ASSIGNMENT: Output nothing but the lines from the first line of the listing below through the line containing "(638, 873) none", printed exactly and free of pictures.

RECORDED INFORMATION:
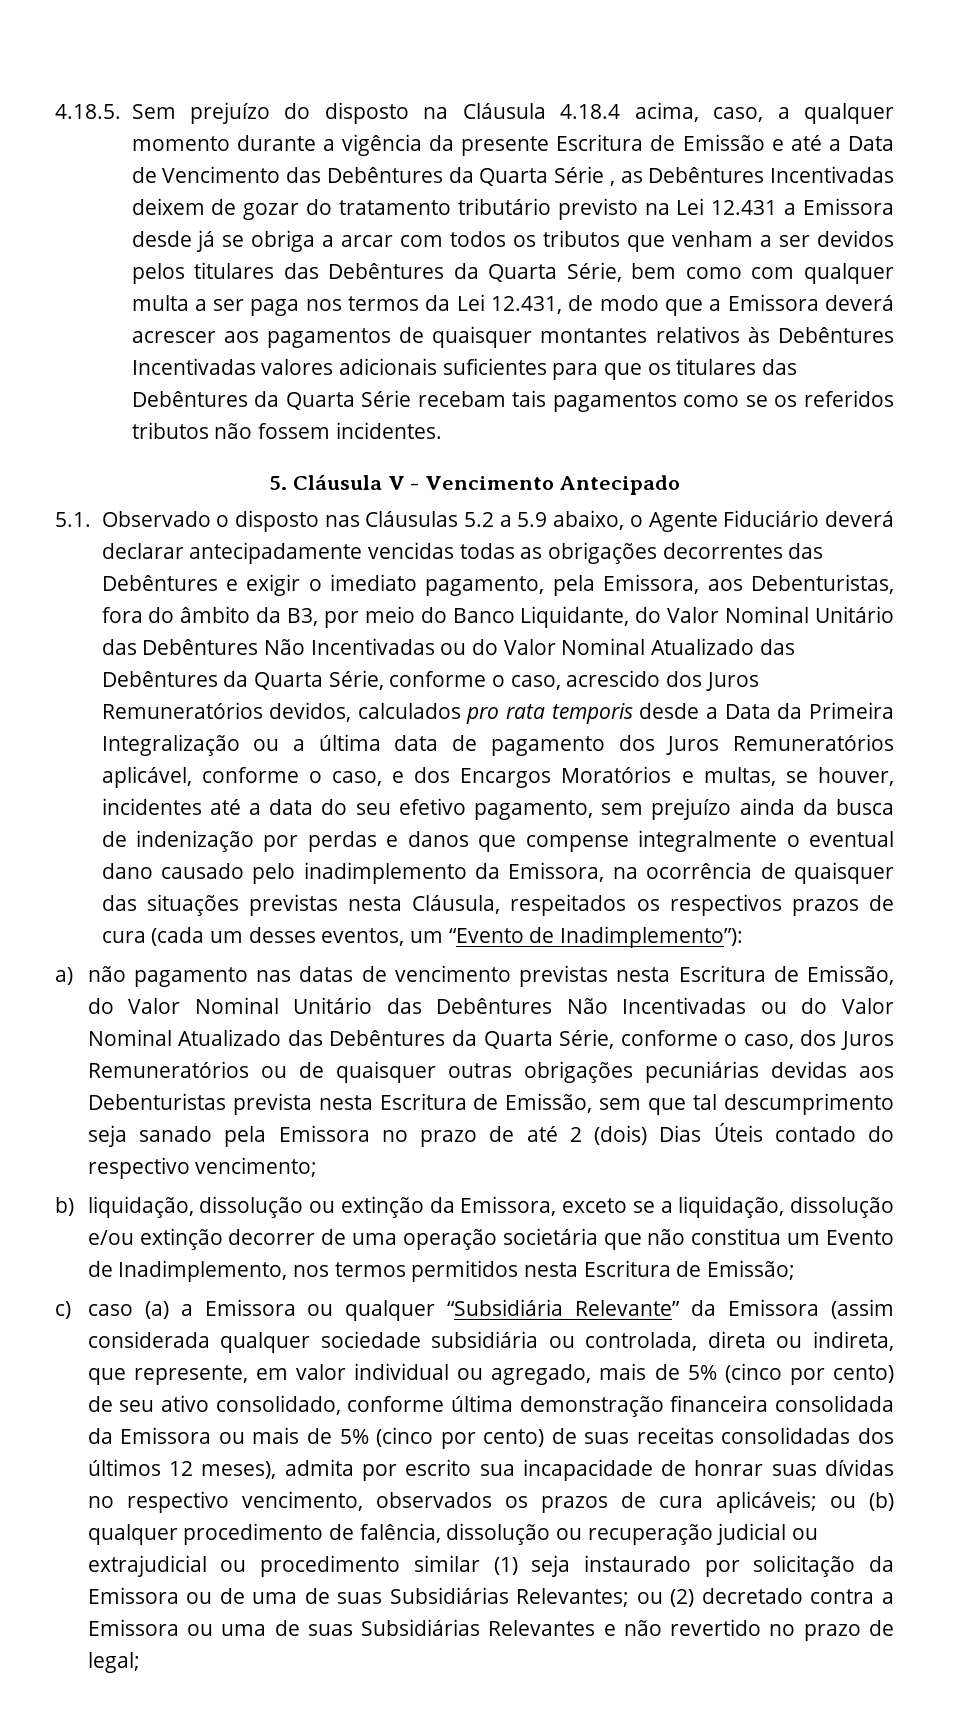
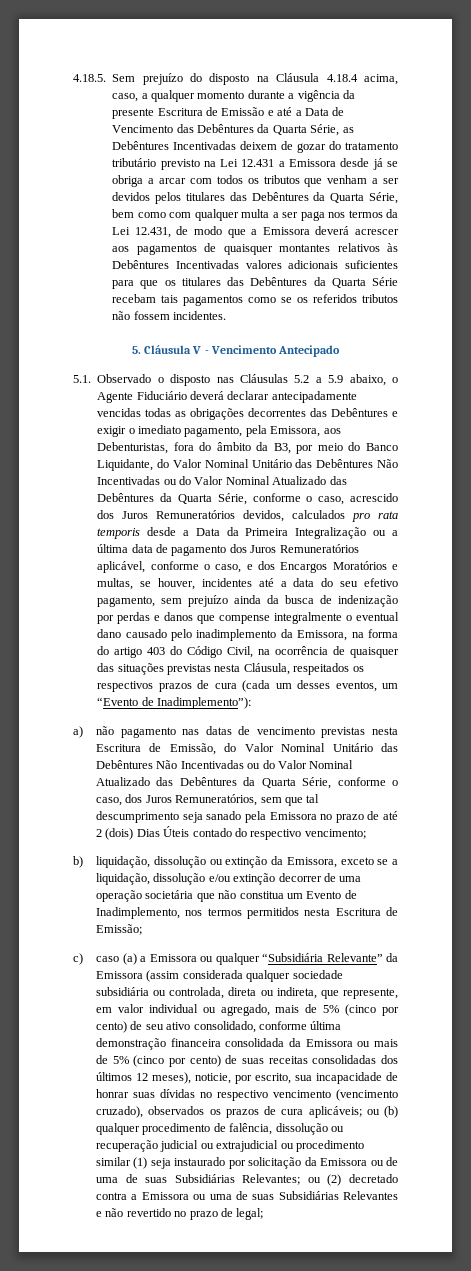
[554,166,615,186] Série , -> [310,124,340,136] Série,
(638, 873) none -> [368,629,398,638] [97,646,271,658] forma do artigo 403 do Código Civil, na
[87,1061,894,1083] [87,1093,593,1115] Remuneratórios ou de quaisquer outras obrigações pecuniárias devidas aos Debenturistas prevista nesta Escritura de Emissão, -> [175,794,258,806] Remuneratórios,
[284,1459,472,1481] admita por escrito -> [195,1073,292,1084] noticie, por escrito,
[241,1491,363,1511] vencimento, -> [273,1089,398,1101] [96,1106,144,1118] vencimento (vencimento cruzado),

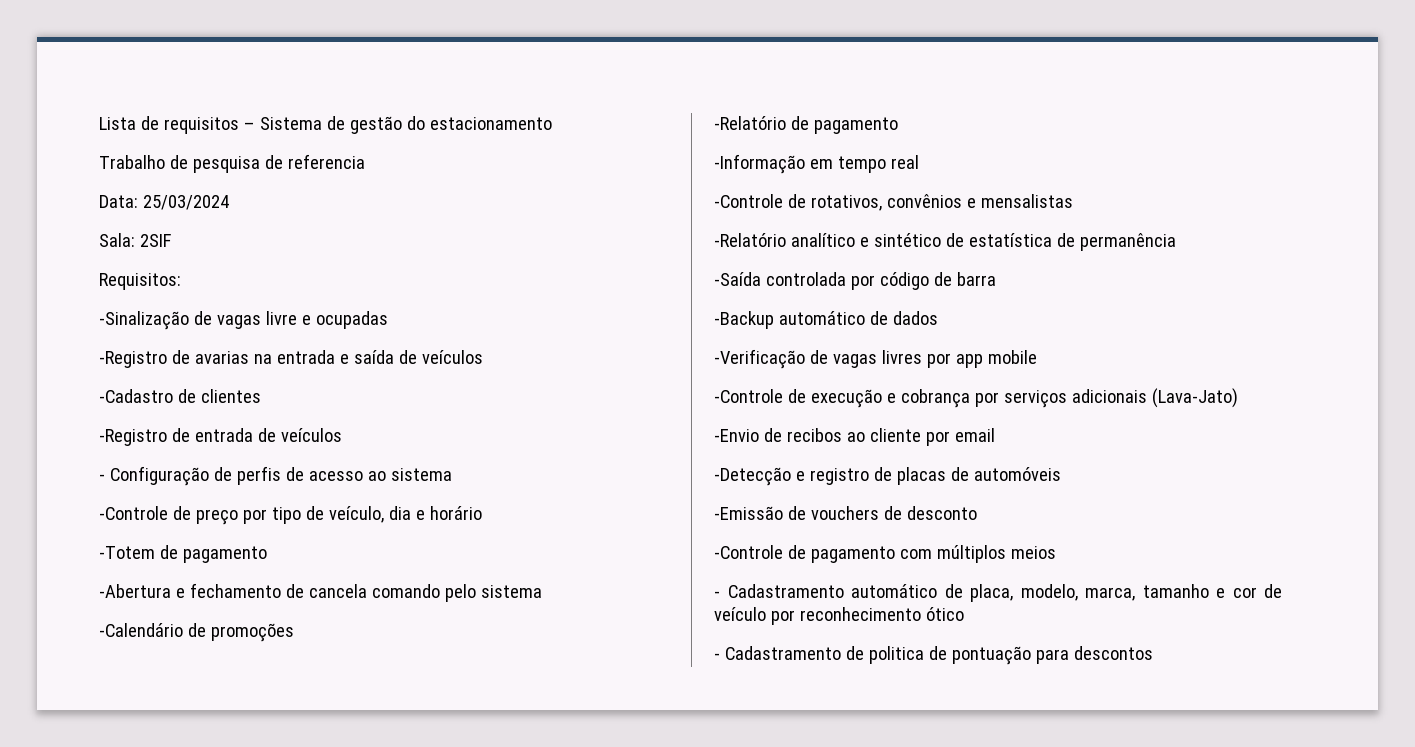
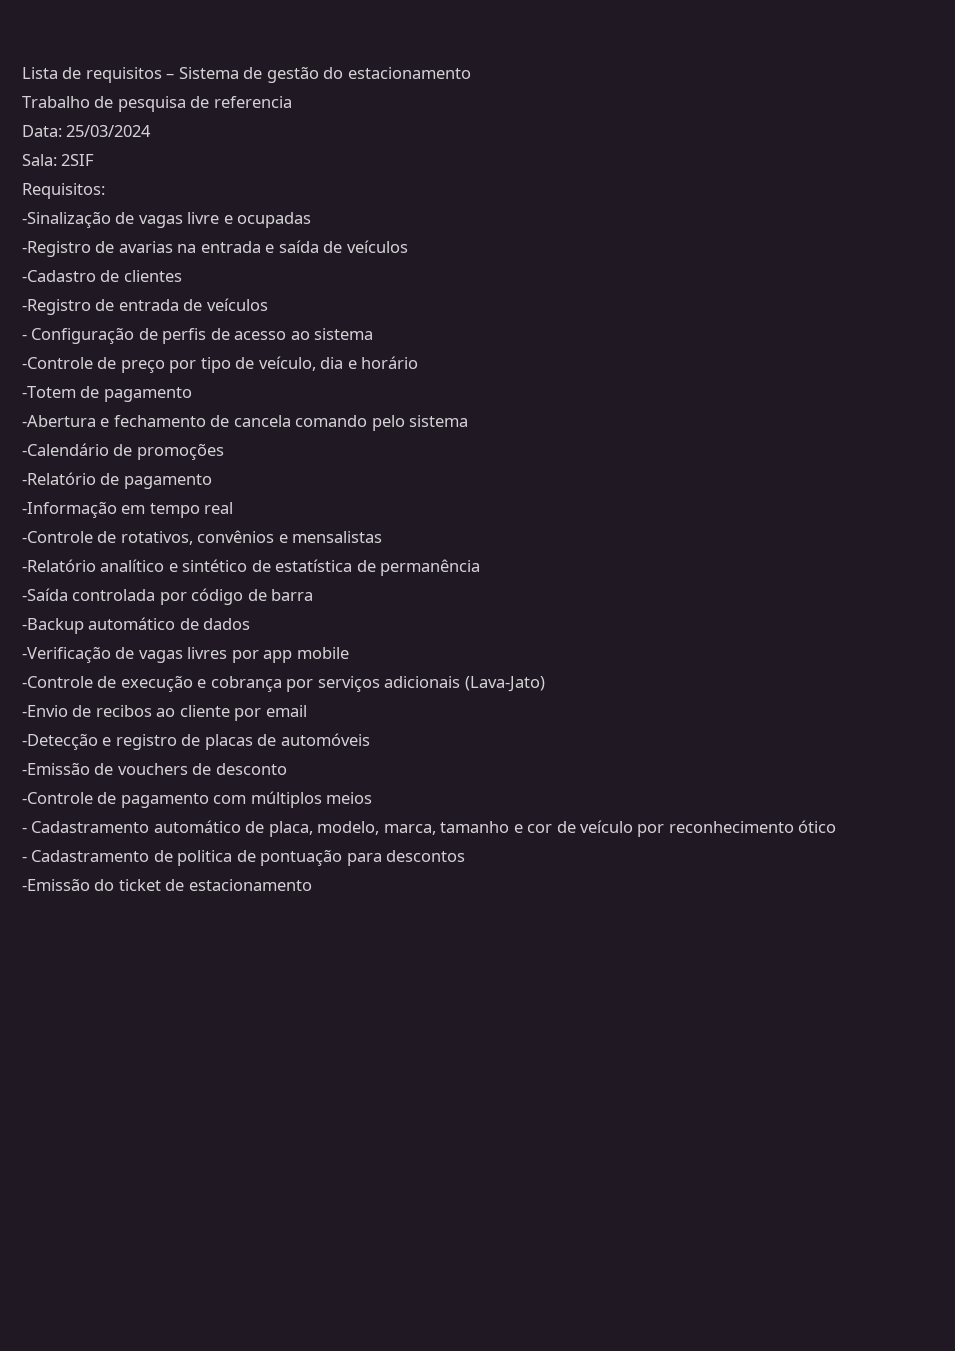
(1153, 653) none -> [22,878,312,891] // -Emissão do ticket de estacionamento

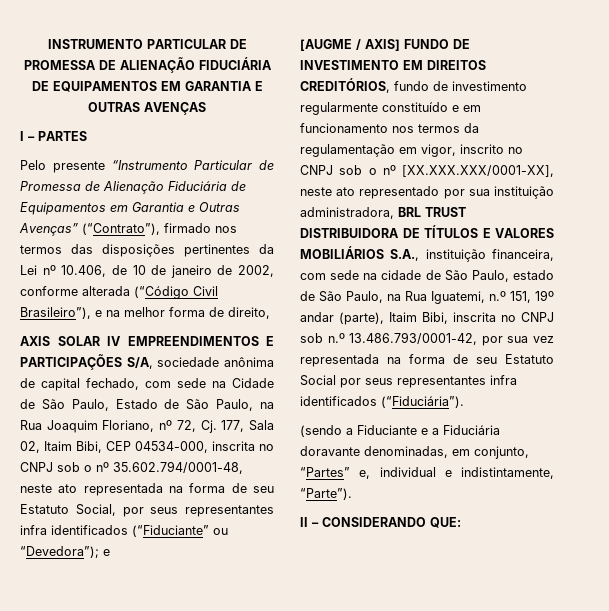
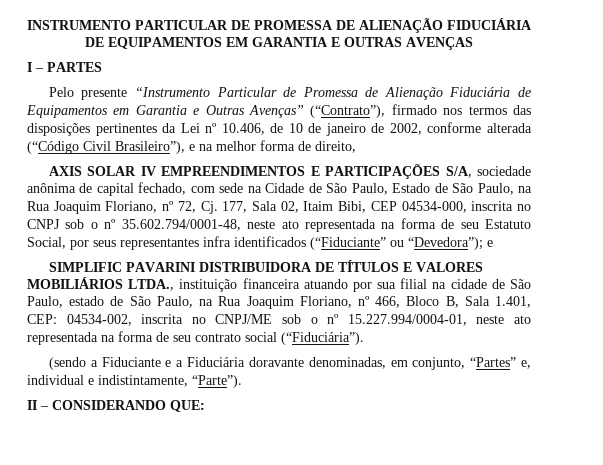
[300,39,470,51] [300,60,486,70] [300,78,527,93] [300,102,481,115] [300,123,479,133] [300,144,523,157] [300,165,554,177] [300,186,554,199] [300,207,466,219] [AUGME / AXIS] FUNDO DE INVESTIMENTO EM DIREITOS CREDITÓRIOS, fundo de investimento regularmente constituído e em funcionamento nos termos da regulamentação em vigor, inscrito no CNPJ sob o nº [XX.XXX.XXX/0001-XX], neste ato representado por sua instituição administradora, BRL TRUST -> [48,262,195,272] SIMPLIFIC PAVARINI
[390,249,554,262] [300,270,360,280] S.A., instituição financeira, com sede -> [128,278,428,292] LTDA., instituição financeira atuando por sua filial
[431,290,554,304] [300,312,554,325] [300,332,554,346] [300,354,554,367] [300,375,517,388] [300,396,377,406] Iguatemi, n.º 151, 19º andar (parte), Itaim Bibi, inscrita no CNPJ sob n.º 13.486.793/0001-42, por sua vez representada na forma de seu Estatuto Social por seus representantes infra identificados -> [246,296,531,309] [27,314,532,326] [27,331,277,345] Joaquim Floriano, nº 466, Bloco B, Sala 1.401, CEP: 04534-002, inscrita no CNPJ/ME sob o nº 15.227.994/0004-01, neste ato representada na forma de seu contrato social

RESPONSE:
[554,166,615,186] Série , -> [310,124,340,136] Série,
(638, 873) none -> [368,629,398,638] [97,646,271,658] forma do artigo 403 do Código Civil, na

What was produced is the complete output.